My answering machine had been blinking all evening. It had been a long day, filled with work-related phone calls, and I was avoiding dealing with yet one more message. But before going to bed, I finally decided to listen and heard a voice explain that I was the winner of the Poets & Writers California Writers Exchange Award in fiction. Before the message was over, my partner, Suse, and I were jumping up and down. "What do you win?" Suse asked after I played it a second time to make certain we'd heard correctly. I wasn't exactly sure.

To enter the competition for the award, I had submitted a chapter of a novel I'd been working on for years. Progress had been interrupted by illness, the sudden death of my mother, and my own self-doubt. The manuscript sat, untended, on my computer for a long, long time. Although it was a book I felt I absolutely had to write, I'd come to believe that I might never finish it. I'd begun to wonder if it was any good at all. So, when I learned that I'd won the contest, the prize itself didn't seem that important. What mattered was the enormous boost to my confidence. Apparently I wasn't the only one who thought my first chapter was worth reading. Suddenly, the idea of finishing the novel became a possibility again.

As it turned out, the prize was an all-expenses-paid trip to New York City to meet with writers and publishing professionals, as well as a public reading with poetry winner Larry Colker of our work. The staff in the West Coast office of Poets & Writers—Cheryl Klein and Jamie Asaye FitzGerald—explained that I could request meetings with specific agents, publishers, or writers.
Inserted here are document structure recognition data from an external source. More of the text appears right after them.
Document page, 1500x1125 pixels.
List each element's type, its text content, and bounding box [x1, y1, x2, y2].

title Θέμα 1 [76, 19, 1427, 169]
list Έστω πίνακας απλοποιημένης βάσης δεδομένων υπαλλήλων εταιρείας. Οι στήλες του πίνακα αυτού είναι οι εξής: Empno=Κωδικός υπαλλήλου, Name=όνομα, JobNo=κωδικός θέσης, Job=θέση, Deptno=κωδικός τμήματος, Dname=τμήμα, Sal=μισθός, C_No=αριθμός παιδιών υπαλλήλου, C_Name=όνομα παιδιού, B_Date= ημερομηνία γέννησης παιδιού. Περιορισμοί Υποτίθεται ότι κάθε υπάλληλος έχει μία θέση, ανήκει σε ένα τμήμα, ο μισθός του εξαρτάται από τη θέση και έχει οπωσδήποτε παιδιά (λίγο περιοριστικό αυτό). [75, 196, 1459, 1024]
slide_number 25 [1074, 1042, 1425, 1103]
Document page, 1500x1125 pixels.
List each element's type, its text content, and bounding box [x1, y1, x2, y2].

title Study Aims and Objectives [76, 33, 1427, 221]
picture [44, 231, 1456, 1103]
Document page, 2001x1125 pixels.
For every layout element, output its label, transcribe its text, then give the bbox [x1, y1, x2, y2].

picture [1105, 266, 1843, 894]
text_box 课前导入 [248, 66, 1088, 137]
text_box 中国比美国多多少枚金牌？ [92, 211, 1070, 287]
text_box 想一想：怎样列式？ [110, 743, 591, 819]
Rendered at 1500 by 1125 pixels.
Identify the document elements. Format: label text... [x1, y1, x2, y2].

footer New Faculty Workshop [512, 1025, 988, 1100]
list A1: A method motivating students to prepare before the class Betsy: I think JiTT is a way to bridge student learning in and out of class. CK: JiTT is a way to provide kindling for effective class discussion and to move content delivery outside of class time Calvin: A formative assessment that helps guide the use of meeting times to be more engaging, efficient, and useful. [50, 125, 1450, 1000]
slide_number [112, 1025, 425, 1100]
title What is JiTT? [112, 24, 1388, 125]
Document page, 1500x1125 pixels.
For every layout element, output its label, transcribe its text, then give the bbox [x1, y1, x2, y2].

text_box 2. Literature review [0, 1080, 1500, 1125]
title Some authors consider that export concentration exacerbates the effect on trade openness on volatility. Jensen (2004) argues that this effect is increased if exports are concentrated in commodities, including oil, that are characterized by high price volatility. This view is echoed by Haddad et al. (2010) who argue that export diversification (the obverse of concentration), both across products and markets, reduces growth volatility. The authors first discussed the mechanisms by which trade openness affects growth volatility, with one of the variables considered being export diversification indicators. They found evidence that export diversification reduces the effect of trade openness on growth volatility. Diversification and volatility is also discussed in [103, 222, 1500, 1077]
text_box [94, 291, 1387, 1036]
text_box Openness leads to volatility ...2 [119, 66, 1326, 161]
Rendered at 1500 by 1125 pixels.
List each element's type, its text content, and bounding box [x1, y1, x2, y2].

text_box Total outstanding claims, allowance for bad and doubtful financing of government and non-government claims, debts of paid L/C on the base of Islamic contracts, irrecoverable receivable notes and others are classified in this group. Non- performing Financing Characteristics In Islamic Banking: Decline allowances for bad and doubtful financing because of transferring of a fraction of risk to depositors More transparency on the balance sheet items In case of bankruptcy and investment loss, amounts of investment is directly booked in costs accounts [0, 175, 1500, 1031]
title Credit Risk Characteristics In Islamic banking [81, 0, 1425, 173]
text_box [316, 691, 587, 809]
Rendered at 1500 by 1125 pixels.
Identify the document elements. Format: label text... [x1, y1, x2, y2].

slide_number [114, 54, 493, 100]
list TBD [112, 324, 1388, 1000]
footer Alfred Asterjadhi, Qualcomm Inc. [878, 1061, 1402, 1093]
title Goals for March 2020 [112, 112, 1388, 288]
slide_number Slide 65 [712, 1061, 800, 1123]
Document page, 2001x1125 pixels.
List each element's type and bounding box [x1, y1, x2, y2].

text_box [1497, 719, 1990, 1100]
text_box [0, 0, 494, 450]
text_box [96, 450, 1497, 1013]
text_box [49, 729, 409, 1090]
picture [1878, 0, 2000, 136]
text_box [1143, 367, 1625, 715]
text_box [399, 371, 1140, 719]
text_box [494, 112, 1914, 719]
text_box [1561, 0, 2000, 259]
My job was to figure out whom I wanted to meet with; they would do the rest.

Ushered about Manhattan with Larry to lunches and dinners, I felt like a VIP. Among the people I'd requested to meet with was literary agent Eric Simonoff and Cindy Spiegel, publisher of the Random House imprint Spiegel & Grau, whom I'd identified as someone who'd published many writers I liked and admired during her tenure at Riverhead Books. During our meeting, Spiegel was enthusiastic about my contest entry and asked to see the rest of the manuscript.

After returning home, I sent her the two hundred pages I had. A few weeks later, she called saying she'd love to see the completed novel. This was in August 2007. Now with a fire under me, I wrote the remaining three hundred pages in ten months. I sent my draft to Spiegel in May 2008. When she got in touch in July to tell me that she wanted to publish it, I

called Simonoff and asked if he'd represent me. After he read the novel over the weekend, he told me that he would.

I'm immensely grateful for the way in which the Writers Exchange Award boosted me toward publication. More important, however, the experience helped me develop a much deeper commitment to my writing. Luck is always an ingredient in winning any competition. But luck is not something that can sustain a writing career. Instead, I have to rely on discipline and a steady belief in myself to overcome what may seem like insurmountable impasses in the work. Winning the award helped remind me of this.